Conditionals 1: Grammar test 2

Language level

Average: 4.1 (271 votes)

Thank you for your answer, but after 'if' we have present (not past) "are observed" (passive form). Could you explain? Thanks.

Hello again Faiza_dz,

Your are correct, of course - my apologies for not reading the sentence more carefully.


Could can be used in the result clauses of both likely/possible and unlikely/impossible conditional sentences:

Serious injury could occur if these precautions are not observed [the speaker thinks there is a realistic possibility (danger) that the precautions will not be followed]

Serious injury could occur if these precautions were not observed [the speaker thinks it is very unlikely that the precautions will not be followed]



The LearnEnglish Team

Hello, hope you are fine. I need help regarding the following two sentences.
1. I will go swimming with you on Monday if I have recovered from this cold.
2. I will go swimming with you on Monday if I recover from this cold.
Could you please explain the meaning of IF I RECOVER AND IF I HAVE RECOVERED in these sentences. which of these two is right?

Hello MartialWhite,

In this context there is no real difference in meaning. If I recover describes the future act of becoming healthy; if I have recovered describes the future state of being healthy.
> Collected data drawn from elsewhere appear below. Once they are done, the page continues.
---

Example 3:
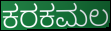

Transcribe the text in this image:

ಕರಕಮಲ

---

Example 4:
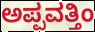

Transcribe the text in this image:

ಅಪ್ಪವತ್ತಿಂ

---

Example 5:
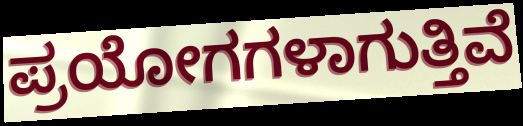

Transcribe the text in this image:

ಪ್ರಯೋಗಗಳಾಗುತ್ತಿವೆ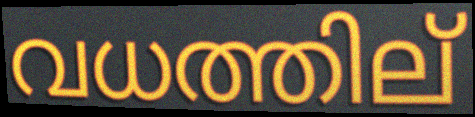
വധത്തില്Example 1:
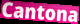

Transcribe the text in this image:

Cantona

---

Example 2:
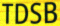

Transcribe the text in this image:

TDSB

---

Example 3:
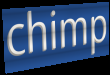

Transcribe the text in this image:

chimp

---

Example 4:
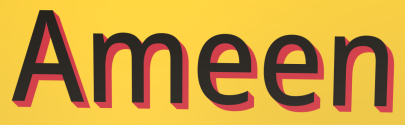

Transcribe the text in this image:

Ameen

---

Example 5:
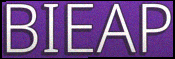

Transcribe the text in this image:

BIEAP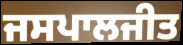
ਜਸਪਾਲਜੀਤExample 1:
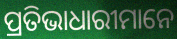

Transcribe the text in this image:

ପ୍ରତିଭାଧାରୀମାନେ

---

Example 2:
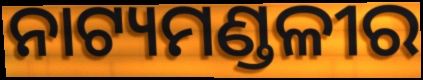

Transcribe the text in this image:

ନାଟ୍ୟମଣ୍ଡଳୀର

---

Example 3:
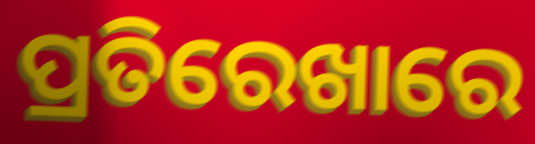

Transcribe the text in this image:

ପ୍ରତିରେଖାରେ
It's really just two different ways of looking at the same situation.



The LearnEnglish Team

For me, the correct sentence is the 1st conditional:
I will go swimming with you on Monday if I recover from this cold.
if (present simple), I will (verb)
Good luck

Submitted by Darelia_1325 on Thu, 25/05/2023 - 02:25


I Have a question, what's the difference between:
I could have sat in the garden if it had not rained.
I would not have sat in the garden if it had rained.
I would not have been sitting in the garden if it had rained.
I would not sit in the garden when it rained.
I would not be sitting in the garden if it rained.

Hello Darelia_1325,

1, 2 and 3 are all third conditional sentences, which are explained on our Conditionals: third and mixed page. The phrase 'if it had (not) rained' refers to an imaginary past time, in other words, something that did not really happen -- it's just something we imagine.
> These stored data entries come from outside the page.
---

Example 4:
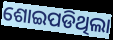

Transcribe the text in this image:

ଶୋଇପଡିଥିଲା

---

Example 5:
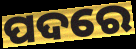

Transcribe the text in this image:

ପଦରେ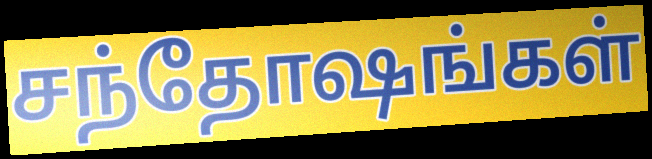
சந்தோஷங்கள்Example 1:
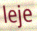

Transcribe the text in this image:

leje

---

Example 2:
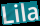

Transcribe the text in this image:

Lila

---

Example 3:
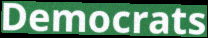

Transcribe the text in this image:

Democrats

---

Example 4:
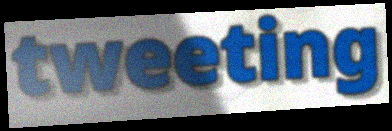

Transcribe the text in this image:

The phrase 'when it rained' in 4 refers to the past. It is not a conditional. 'would' describes a habitual or repeated past action in this case. Another way of saying this is 'When it rained, I didn't sit in the garden' (referring to a past time in your life).

5 is a second conditional. It refers to an imaginary present or future time when it's raining and you are not in the garden. It could be used when you are sitting in the garden and it is not raining.

Hope this helps you make sense of these.